The Wall Street firm said Wednesday its new equity ratings system will limit analysts to issuing "buy" ratings on up to 70 percent of the stocks they evaluate. Merrill said codifying its ratings calls will make them better reflect how stocks historically perform.
The quality of analyst ratings across Wall Street was sharply criticized at the start of the decade after the dotcom bust. Disillusioned and, at times litigious, shareholders accused some analysts of using inflated ratings to pump up stock prices.
Wall Street firms have responded by stepping up reporting of potential analyst conflicts and, in some cases, increasing how many stocks get a thumbs-down rating from analysts.

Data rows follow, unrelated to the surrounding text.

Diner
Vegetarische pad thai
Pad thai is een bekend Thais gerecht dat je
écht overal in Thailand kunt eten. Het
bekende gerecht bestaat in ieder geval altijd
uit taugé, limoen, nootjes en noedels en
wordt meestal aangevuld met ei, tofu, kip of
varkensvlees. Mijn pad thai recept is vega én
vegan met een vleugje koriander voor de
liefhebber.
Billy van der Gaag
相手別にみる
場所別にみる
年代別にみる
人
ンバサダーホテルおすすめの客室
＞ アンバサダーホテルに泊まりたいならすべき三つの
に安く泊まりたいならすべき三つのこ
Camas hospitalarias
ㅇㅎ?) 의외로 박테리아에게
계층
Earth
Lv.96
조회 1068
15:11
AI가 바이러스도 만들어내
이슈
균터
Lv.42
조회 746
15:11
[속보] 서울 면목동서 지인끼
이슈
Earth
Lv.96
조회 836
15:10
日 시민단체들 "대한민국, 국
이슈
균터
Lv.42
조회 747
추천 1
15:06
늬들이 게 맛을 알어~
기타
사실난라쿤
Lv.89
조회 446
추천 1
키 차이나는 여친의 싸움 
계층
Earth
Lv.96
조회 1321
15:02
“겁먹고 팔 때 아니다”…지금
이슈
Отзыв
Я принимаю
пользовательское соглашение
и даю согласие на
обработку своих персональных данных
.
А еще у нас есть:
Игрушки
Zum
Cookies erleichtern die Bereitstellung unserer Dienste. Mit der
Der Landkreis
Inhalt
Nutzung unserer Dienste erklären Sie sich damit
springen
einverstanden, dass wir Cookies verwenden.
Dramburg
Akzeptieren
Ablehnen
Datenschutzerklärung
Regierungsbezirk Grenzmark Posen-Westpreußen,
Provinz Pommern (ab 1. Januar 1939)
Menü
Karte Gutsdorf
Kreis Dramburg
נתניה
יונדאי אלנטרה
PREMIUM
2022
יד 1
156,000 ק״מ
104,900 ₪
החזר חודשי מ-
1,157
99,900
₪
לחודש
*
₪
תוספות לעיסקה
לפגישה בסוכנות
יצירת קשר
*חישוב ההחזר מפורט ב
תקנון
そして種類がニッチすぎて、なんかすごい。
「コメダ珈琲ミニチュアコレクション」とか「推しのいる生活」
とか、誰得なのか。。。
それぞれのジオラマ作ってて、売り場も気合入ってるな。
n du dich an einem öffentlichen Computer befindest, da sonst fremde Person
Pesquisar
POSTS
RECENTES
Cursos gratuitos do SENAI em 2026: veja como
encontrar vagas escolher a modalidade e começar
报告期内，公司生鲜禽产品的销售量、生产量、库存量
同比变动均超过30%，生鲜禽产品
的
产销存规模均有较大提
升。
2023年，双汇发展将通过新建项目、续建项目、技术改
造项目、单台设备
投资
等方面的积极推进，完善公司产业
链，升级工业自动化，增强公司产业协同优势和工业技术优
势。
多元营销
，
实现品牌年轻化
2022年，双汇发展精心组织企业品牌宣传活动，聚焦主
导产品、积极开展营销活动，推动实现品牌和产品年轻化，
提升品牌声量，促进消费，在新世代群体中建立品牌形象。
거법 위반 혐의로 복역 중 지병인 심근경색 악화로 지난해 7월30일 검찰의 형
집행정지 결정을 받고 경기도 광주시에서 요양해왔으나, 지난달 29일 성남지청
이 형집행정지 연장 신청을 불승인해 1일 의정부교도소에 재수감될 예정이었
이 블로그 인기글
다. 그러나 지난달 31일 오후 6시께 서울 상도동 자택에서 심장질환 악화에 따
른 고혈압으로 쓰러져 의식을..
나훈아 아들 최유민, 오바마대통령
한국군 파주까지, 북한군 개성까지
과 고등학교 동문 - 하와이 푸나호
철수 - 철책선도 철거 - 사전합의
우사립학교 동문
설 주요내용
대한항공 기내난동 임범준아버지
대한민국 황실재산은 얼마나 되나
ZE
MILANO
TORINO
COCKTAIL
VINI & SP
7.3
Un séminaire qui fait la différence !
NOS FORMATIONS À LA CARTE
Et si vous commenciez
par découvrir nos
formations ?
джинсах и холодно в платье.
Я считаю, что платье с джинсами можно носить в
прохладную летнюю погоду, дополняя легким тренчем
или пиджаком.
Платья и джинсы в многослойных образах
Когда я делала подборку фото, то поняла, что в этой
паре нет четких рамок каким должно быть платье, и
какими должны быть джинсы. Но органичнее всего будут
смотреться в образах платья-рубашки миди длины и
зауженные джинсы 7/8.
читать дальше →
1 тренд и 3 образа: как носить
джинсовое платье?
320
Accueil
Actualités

Under the system to take effect June 2, Merrill analysts won't be able to rate more than 30 percent of the stocks they evaluate with a neutral rating and will be required to label at least 20 percent of the stocks in their stable with an "underperform" rating.
So what should investors hope for from a stock that carries a "buy" rating? Merrill says stocks given the top designation are expected to have a total return of at least 10 percent in the 12-month period that follows. Stocks with a "neutral" rating are seen as likely to tread water or perhaps increase over 12 months. And those flagged with an "underperform" tag are expected to either post a negative total return or show a gain but be the least desirable of their peers.
Merrill, whose client assets total nearly $2 trillion, said the changes will make it easier for investors to sort the winners from the weaker performers in a sector.
"The basis of the new equity rating system is to reinforce our ongoing drive to encourage Merrill Lynch analysts to adopt the perspective and mindset of top-performing investors and portfolio managers," Candace Browning, president of Merrill Lynch Global Research, wrote in a note to clients. "By introducing rating distribution guidelines, we can ensure that our analysts distributions correlate more closely with historical return statistics."
But not all observers think the changes will necessarily make ratings calls clearer for some investors.
"A lot of investors take the terminology at face value," said J. Bryant Evans, portfolio manager and investment adviser at Cozad Asset Management in Champaign, Ill.